Assigned task: Rewrite all of the records below, replacing every "image" with "photo" and changing nothing else. Leave the pictures out of your answer.

Multi-view geometry data:
>>>>>

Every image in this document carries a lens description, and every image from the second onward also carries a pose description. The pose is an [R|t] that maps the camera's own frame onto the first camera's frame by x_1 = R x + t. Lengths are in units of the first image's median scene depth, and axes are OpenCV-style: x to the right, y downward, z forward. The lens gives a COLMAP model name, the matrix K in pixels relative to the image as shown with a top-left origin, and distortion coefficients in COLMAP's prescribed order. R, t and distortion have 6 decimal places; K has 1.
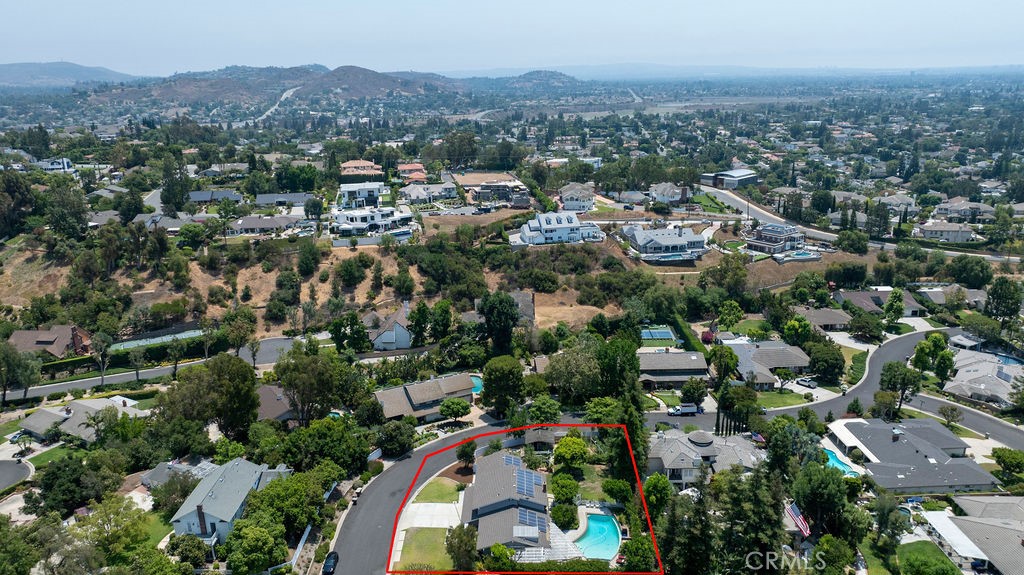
lens RADIAL K [[716.5, 0, 513.5], [0, 716.5, 290.4], [0, 0, 1]] dist [-0.055420, 0.068704]
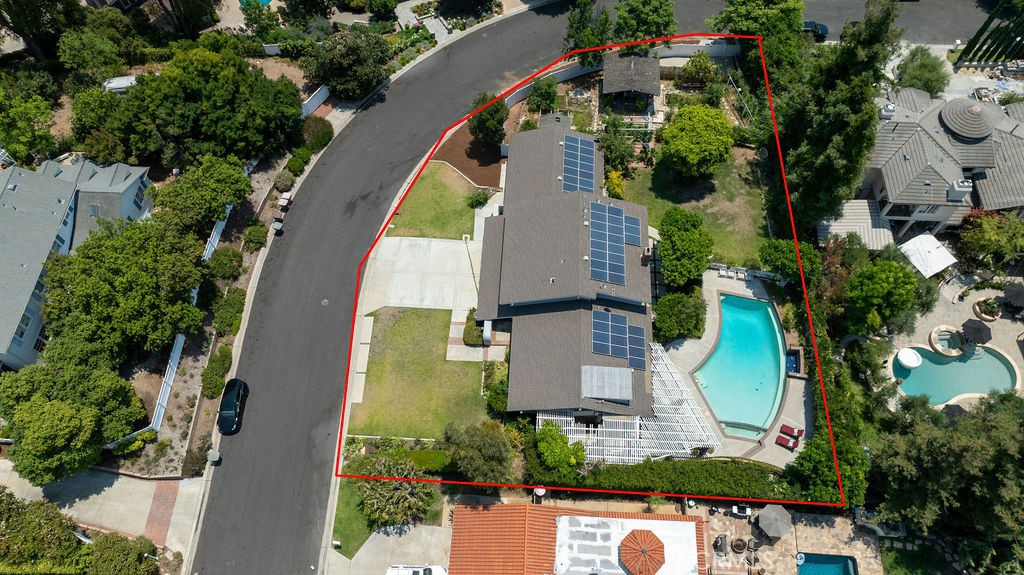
lens RADIAL K [[716.5, 0, 513.5], [0, 716.5, 290.4], [0, 0, 1]] dist [-0.055420, 0.068704]
pose [[0.998909, 0.044501, -0.014126, -0.039131], [-0.021757, 0.711384, 0.702467, -0.049194], [0.041310, -0.701394, 0.711576, 0.611998]]
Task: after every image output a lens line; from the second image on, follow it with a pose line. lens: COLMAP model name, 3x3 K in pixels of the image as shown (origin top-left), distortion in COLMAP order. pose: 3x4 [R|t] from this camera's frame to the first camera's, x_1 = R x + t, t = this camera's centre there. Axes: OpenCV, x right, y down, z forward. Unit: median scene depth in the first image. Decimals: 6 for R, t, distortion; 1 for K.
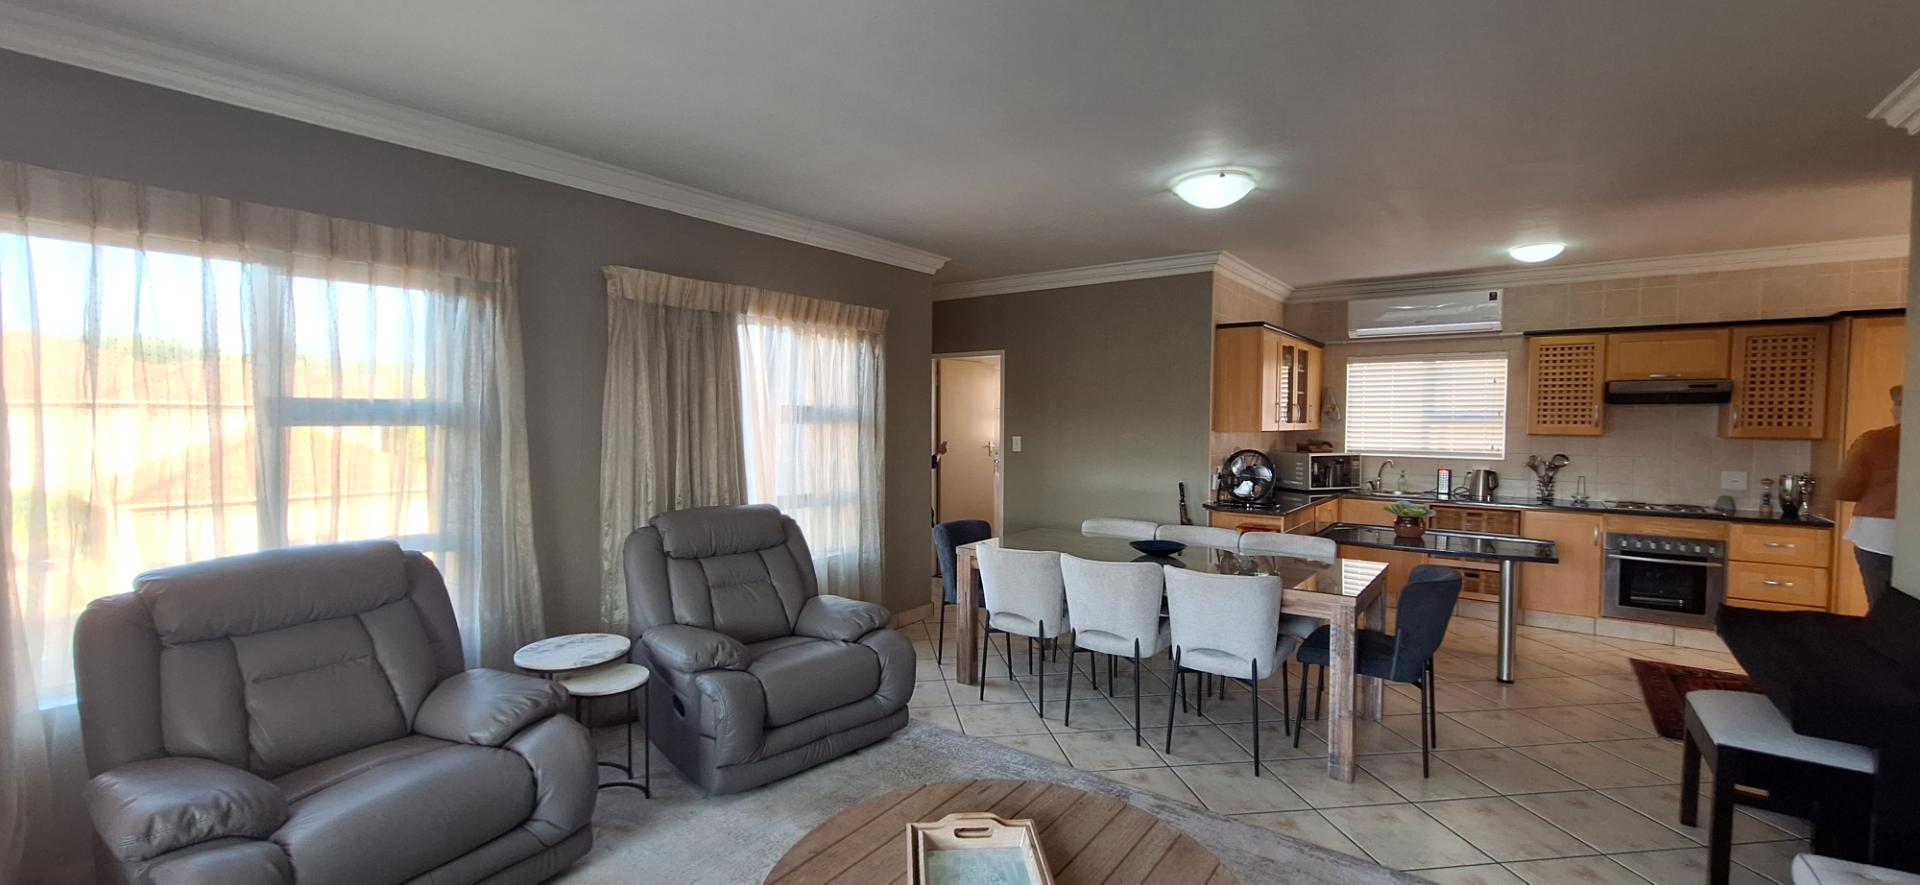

<<<<<

Written response:
Every photo in this document carries a lens description, and every photo from the second onward also carries a pose description. The pose is an [R|t] that maps the camera's own frame onto the first camera's frame by x_1 = R x + t. Lengths are in units of the first photo's median scene depth, and axes are OpenCV-style: x to the right, y downward, z forward. The lens gives a COLMAP model name, the matrix K in pixels relative to the photo as shown with a top-left origin, and distortion coefficients in COLMAP's prescribed order. R, t and distortion have 6 decimal places; K has 1.
lens RADIAL K [[716.5, 0, 513.5], [0, 716.5, 290.4], [0, 0, 1]] dist [-0.055420, 0.068704]
lens RADIAL K [[716.5, 0, 513.5], [0, 716.5, 290.4], [0, 0, 1]] dist [-0.055420, 0.068704]
pose [[0.998909, 0.044501, -0.014126, -0.039131], [-0.021757, 0.711384, 0.702467, -0.049194], [0.041310, -0.701394, 0.711576, 0.611998]]
Task: after every photo output a lens line; from the second photo on, follow it with a pose line. lens: COLMAP model name, 3x3 K in pixels of the photo as shown (origin top-left), distortion in COLMAP order. pose: 3x4 [R|t] from this camera's frame to the first camera's, x_1 = R x + t, t = this camera's centre there. Axes: OpenCV, x right, y down, z forward. Unit: median scene depth in the first photo. Decimals: 6 for R, t, distortion; 1 for K.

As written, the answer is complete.